Friday, April 1, 2022

Robots are coming for white-collar jobs

CEOs are speeding up the adoption of automation to replace employees once assumed to be immune from it. 

By Jim Hightower 

In corporate speak, there are no “job cuts.”

Instead, firings are blandly referred to as “employment adjustments.” Now though, corporate wordsmiths will need a whole new thesaurus of euphemisms for the massive job cuts coming in the higher echelons of the corporate structure.

Don’t look now, but an unanticipated result of the ongoing pandemic is that it’s given cover for CEOs to speed up the adoption of highly-advanced “Robotic Process Automation,” or RPAs, to replace employees once assumed to be immune from displacement.

As one analyst told a New York Times reporter, “With RPA you can build a bot that costs $10,000 a year and take out two to four humans.”

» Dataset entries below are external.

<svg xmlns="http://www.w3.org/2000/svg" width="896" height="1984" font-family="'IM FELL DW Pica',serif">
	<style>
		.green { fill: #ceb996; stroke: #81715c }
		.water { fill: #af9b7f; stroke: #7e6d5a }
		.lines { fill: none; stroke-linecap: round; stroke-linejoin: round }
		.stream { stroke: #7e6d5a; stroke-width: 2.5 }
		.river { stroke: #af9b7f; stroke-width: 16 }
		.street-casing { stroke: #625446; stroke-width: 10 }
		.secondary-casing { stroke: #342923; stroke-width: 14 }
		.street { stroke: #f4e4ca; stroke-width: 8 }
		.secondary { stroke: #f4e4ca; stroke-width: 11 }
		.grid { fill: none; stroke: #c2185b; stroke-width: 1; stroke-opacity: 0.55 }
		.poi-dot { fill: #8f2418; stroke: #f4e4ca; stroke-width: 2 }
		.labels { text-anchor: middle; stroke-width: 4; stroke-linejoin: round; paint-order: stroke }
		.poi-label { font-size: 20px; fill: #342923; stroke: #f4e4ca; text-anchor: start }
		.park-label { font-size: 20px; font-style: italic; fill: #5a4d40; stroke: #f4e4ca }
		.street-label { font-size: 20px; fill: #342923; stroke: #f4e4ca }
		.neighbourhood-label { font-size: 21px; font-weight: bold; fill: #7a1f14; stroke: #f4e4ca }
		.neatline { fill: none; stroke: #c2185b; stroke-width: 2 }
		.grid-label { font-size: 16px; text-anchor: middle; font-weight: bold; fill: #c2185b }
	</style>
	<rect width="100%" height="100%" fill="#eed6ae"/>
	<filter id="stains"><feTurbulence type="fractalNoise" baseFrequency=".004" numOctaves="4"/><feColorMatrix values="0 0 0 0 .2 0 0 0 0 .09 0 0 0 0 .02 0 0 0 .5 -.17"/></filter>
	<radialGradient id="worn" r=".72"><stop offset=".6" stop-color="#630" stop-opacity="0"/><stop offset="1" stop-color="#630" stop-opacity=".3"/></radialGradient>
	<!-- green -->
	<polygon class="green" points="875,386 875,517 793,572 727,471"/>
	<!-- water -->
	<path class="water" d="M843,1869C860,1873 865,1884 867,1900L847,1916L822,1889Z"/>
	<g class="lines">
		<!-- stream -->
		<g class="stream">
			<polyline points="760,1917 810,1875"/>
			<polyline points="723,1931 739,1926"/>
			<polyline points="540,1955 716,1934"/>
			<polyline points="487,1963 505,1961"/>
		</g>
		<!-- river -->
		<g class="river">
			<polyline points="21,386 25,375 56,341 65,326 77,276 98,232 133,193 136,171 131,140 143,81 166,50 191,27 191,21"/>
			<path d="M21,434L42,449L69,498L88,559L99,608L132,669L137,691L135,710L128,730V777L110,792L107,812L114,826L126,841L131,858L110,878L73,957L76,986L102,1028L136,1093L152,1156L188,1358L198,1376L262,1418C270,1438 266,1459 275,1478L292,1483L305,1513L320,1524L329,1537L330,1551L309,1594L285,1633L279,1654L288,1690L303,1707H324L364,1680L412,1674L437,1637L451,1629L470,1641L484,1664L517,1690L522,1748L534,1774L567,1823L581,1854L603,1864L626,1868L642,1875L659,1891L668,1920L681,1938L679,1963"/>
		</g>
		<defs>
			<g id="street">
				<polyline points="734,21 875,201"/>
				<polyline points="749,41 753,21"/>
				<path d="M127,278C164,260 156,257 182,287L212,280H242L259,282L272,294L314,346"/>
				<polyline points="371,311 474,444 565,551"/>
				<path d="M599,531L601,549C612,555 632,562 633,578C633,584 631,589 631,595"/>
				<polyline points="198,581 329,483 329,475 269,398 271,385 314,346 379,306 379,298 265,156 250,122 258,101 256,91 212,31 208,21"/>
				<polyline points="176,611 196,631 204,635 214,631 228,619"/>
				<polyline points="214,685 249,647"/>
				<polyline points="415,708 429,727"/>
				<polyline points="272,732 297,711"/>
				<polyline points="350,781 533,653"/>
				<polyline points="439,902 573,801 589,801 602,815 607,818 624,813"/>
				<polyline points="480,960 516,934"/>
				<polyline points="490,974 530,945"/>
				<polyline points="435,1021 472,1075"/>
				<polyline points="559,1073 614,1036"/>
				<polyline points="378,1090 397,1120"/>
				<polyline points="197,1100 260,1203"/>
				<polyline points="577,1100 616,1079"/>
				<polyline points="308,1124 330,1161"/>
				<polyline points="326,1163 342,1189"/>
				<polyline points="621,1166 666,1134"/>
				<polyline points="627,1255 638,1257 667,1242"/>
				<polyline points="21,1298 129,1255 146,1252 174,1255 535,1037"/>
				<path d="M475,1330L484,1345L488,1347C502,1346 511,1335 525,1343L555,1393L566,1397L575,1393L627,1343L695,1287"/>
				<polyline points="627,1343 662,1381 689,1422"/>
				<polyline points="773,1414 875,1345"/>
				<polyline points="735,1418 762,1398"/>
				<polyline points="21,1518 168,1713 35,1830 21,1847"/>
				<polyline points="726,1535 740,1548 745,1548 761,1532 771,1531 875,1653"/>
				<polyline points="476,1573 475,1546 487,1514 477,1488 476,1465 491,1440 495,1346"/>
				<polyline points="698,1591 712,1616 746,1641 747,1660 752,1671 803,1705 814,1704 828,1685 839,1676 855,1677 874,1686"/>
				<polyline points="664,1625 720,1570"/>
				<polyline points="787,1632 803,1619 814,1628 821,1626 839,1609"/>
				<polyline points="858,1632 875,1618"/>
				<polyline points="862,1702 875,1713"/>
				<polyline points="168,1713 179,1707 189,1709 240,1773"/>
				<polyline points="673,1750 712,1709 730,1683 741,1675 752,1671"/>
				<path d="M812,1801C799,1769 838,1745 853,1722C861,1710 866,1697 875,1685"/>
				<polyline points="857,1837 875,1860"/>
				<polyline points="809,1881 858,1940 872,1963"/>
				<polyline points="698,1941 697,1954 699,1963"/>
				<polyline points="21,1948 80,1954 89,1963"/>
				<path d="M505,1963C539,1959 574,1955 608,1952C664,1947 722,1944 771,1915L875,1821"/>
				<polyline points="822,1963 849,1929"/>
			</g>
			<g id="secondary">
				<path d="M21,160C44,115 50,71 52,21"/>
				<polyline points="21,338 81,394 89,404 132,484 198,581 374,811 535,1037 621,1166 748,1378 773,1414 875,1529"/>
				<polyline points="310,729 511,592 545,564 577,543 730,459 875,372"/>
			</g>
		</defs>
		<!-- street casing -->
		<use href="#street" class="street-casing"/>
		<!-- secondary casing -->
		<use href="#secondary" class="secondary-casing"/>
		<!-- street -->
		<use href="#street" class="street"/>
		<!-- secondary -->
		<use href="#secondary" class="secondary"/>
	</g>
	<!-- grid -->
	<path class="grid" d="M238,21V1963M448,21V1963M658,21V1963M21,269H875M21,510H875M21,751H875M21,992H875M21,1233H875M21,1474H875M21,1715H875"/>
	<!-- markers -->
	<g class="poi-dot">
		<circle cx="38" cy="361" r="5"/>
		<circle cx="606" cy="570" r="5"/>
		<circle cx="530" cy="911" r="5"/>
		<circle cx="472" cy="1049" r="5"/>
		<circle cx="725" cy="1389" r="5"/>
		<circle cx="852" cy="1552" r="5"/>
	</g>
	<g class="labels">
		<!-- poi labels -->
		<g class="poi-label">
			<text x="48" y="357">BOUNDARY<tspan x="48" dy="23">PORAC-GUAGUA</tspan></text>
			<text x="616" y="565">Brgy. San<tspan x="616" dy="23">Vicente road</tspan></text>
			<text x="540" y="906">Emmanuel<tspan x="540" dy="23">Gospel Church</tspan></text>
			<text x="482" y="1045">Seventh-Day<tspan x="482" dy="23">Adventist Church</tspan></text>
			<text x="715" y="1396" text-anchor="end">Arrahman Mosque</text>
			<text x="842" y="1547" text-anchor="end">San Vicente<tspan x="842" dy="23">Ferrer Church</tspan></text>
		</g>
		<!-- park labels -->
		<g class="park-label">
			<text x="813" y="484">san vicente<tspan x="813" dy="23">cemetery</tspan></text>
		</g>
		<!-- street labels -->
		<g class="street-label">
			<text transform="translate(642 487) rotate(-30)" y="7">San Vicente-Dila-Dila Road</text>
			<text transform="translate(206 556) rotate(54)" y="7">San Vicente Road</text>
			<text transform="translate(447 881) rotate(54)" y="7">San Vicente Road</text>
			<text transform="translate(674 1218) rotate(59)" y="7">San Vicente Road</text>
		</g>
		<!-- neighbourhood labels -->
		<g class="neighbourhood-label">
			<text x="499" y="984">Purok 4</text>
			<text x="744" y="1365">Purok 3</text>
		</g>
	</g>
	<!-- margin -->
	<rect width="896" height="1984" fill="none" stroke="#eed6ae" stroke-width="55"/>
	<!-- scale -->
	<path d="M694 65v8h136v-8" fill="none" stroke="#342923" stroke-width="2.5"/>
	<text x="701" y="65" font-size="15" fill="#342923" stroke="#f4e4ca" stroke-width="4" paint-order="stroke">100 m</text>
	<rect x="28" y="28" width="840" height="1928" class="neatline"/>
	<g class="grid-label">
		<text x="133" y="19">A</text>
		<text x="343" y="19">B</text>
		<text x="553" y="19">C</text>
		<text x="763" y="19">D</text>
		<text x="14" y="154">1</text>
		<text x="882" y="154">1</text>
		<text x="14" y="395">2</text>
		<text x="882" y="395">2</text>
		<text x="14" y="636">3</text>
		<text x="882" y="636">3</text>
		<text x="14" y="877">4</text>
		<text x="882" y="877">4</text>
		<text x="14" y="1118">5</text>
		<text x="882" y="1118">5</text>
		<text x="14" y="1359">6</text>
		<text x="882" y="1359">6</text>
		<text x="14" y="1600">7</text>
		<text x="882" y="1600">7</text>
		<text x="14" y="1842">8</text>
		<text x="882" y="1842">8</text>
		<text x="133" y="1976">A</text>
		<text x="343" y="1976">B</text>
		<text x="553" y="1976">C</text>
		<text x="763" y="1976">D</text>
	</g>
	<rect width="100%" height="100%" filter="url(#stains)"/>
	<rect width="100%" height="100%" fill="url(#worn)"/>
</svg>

Prior to the COVID crisis, many top executives feared a public backlash if they pushed automation too far too fast. But ironically, the economic backpedaling caused by the pandemic has so discombobulated the workplace and diverted public attention that corporate bosses have been emboldened to rush ahead.

One happy purveyor of RPA systems notes that the pandemic has “massively raised awareness among executives about the variety of work that no longer requires human involvement.” He cheerfully declares: “We think any business process can be automated,” advising corporate bosses that half to two-thirds of all the tasks being done at their companies can be done by machines.

Conventional corporate wisdom blithely preaches that all new technologies create more jobs than they kill, but even those pollyannaish preachers are now conceding that this robotic automation of white-collar jobs is being imposed so suddenly, widely, and stealthily that losses will crush any gains.

“We haven’t hit the exponential point of this stuff yet,” warns an alarmed analyst. “And when we do, it’s going to be dramatic.”

OtherWords columnist Jim Hightower is a radio commentator, writer, and public speaker. Distributed by OtherWords.org.